Some of the pieces in the concert weren’t conducted by the robot, but still used new technologies. The concert overture “f..A..lling. l..I..nes” (Falling in Lines) by Markus Lehmann-Horn, was composed with the help of tools that work with artificial intelligence. The piece draw on musical repertoire easily found online and with the help of AI, sequences are strung together in new ways. Meanwhile, the work “Voyager 2” by Greek composer Konstantia Gourzi explored technological achievements of space travel.

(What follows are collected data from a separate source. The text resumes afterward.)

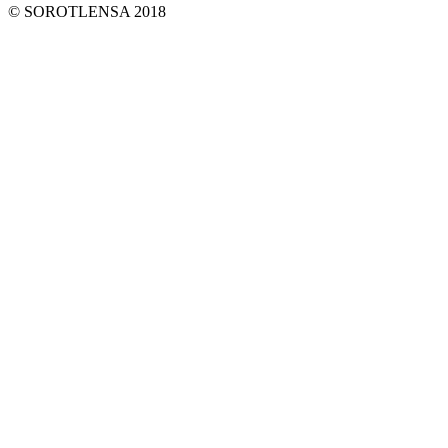
© SOROTLENSA 2018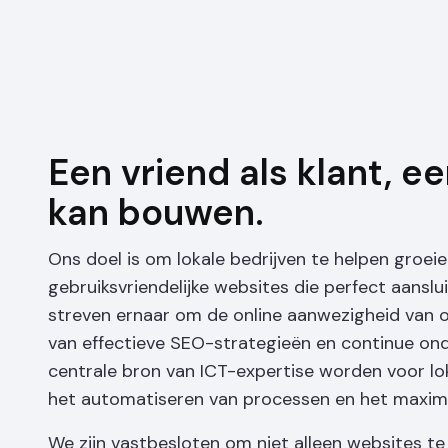
Een vriend als klant, e
kan bouwen.
Ons doel is om lokale bedrijven te helpen groeie
gebruiksvriendelijke websites die perfect aanslu
streven ernaar om de online aanwezigheid van o
van effectieve SEO-strategieën en continue ond
centrale bron van ICT-expertise worden voor lok
het automatiseren van processen en het maximal
We zijn vastbesloten om niet alleen websites t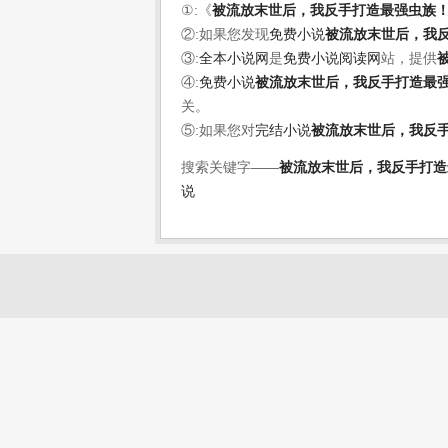
①:《
被流放末世后，我反手打造最强虫族
②:如果您发现
免费小说
被流放末世后，我
③:
全本小说网
是
免费小说阅读网
站，提供
④:
免费小说
被流放末世后，我反手打造最
关。
⑤:如果您对
完结小说
被流放末世后，我反
搜索关键字——
被流放末世后，我反手打造
说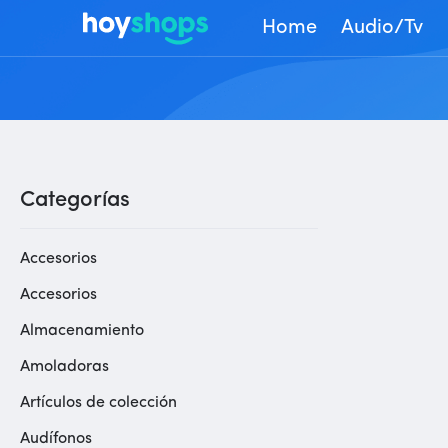
Home
Audio/Tv
Categorías
Accesorios
Accesorios
Almacenamiento
Amoladoras
Artículos de colección
Audífonos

Conductor Magnus Loddgard is open minded when it comes to technology. To him, a robot conducing everything perfectly is interesting, but can quickly become monotonous. “Art is a living thing,” explains the conductor, adding that people don’t want to be told how to play by a robot. “It’s about thinking about how we can find a sound together in an orchestra.”
Music for robots will not replace classical music, says artistic director Markus Rindt, pointing out how electronic music hasn’t led to the end of classical music, for example. Rindt, meanwhile, is looking forward to seeing how other composers might create music suitable for robots in the future.
And what did the audience think of the unusual performance? “It was fascinating, but of course it can’t be compared to a human conductor whose face shows emotion,” said one audience member. Another summed up: “It was pretty scary at times. Especially when the robots bowed at the end.”
This article was translated from German.